A perfect number is a number for which the sum of its proper divisors is exactly equal to the number. For example, the sum of the proper divisors of \(28\) would be \(1 + 2 + 4 + 7 + 14 = 28\), which means that \(28\) is a perfect number.

A number \(n\) is called deficient if the sum of its proper divisors is less than \(n\) and it is called abundant if this sum exceeds \(n\).

As \(12\) is the smallest abundant number, \(1 + 2 + 3 + 4 + 6 = 16\), the smallest number that can be written as the sum of two abundant numbers is \(24\).

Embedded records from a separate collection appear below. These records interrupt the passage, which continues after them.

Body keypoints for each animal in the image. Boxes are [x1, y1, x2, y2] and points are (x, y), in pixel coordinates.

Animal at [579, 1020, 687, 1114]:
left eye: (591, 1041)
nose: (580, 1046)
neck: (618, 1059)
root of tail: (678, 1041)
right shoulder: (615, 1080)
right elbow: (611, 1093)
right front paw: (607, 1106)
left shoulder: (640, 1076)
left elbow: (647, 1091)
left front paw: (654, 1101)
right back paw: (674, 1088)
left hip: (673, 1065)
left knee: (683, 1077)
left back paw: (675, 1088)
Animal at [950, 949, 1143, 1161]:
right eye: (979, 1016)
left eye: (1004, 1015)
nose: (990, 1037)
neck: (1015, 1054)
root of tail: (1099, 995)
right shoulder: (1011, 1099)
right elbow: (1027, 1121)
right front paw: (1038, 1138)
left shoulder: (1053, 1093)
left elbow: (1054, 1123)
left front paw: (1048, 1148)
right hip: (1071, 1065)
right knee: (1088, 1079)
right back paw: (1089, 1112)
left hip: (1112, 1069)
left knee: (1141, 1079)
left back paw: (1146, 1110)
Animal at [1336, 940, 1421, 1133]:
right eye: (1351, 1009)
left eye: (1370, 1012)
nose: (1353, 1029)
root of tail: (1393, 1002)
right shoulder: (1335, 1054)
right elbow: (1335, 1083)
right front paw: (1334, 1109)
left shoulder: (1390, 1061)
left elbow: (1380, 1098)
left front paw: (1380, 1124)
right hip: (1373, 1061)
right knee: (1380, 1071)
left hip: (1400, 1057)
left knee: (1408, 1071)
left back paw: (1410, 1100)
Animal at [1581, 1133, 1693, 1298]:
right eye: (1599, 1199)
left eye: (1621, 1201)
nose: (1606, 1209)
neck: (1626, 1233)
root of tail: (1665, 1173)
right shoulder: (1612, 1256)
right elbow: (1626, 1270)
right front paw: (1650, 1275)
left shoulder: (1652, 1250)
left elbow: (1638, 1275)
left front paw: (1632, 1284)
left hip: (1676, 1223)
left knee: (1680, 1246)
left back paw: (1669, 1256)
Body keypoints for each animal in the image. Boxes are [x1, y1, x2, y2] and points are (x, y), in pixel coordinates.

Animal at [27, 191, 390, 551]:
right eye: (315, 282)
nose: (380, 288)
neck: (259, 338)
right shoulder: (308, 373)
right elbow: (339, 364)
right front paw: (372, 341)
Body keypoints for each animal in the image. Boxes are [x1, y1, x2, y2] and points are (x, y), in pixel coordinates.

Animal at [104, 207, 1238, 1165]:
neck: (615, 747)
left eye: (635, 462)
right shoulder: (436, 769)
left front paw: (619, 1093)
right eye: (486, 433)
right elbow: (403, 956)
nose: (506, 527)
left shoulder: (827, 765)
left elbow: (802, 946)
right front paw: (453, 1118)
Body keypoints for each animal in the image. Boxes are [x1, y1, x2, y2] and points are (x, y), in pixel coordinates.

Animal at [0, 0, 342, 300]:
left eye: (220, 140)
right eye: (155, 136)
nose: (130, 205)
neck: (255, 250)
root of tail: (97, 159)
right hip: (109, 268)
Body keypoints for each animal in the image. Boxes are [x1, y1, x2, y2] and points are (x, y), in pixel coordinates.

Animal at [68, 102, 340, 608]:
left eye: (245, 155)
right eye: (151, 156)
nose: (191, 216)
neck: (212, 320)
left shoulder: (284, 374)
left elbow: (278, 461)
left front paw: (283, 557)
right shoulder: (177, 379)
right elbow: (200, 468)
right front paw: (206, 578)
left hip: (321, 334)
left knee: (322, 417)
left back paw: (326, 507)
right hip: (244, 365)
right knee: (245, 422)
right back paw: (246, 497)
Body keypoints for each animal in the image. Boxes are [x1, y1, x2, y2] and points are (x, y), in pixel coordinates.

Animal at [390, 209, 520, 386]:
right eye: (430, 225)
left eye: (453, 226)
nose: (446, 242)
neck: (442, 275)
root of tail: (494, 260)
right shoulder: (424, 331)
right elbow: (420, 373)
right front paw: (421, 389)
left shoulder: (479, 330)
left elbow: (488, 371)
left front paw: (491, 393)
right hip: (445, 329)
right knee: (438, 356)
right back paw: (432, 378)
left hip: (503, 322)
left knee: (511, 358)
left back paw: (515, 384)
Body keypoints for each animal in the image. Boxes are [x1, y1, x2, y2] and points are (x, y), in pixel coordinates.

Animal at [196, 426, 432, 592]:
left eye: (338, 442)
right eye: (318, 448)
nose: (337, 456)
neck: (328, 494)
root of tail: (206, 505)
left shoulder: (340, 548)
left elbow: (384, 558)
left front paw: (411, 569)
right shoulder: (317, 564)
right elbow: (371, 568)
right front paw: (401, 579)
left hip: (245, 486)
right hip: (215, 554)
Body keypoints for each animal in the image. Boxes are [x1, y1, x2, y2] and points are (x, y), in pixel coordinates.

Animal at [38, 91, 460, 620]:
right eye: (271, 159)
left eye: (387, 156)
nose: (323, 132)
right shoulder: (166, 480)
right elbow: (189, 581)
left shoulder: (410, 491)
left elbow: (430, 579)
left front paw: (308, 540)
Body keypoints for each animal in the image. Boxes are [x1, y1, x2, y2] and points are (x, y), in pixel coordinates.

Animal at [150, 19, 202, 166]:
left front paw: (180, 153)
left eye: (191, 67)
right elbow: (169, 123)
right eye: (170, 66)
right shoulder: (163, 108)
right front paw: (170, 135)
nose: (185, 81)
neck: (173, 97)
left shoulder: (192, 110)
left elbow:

By mathematical analysis, it can be shown that all integers greater than \(28123\) can be written as the sum of two abundant numbers. However, this upper limit cannot be reduced any further by analysis even though it is known that the greatest number that cannot be expressed as the sum of two abundant numbers is less than this limit.

Find the sum of all the positive integers which cannot be written as the sum of two abundant numbers.

Solution

We can obtain the divisors by reusing the code from Problem 21:

private def divisors(n: Int): Seq[Int] = 1 +: (2 to Math.sqrt(n).toInt).flatMap {
  case i if n % i == 0 => if (i != n / i) List(i, n / i) else List(i)
  case _               => List()
}

Now it is easy to check whether a number is abundant. Simply compare the sum of its divisors with the number itself:

private def isAbundant(n: Int): Boolean = divisors(n).sum > n

But how do we tell if a number is the sum of two abundant numbers? Checking all possibilities would be inefficient. In the worst case, we would need to check every pair of numbers, which leads to \(O(n^2))\) complexity. But there’s a way to make it linear!

If we subtract an abundant number \(a\) of ouf the number \(n\) we’re checking, then we only need to see whether the different is also abundant. There is one problem, however, with our simple isAbundant method. It recomputes the divisors every time, which is wasteful.

Once we know all the abundant numbers within a given range, we determine whether a number is abundant (within that range) by simply checking if it’s inside the set of known abundant numbers. The wording here is crucial, string Set rather than a List to do that search is crucial.

Here’s the complete solution:

object Euler023 extends EulerApp {
  override def execute(): Any = {
    val limit = 28123
    val abundantNumbers = (1 to limit).filter(isAbundant)
    val abundantNumbersSet = abundantNumbers.toSet
    (1 to limit).filterNot { n =>
      isSumOfTwoAbundant(n, abundantNumbers, abundantNumbersSet)
    }.sum
  }

  private def isSumOfTwoAbundant(
      n: Int,
      abundantNumbers: Seq[Int],
      abundantNumbersSet: Set[Int]
  ): Boolean =
    abundantNumbers.takeWhile(_ <= n).exists { a =>
      abundantNumbersSet.contains(n - a)
    }

  private def isAbundant(n: Int): Boolean = divisors(n).sum > n

  private def divisors(n: Int): Seq[Int] = 1 +: (2 to Math.sqrt(n).toInt).flatMap {
    case i if n % i == 0 => if (i != n / i) List(i, n / i) else List(i)
    case _               => List()
  }
}

On my notebook it runs in less than a second.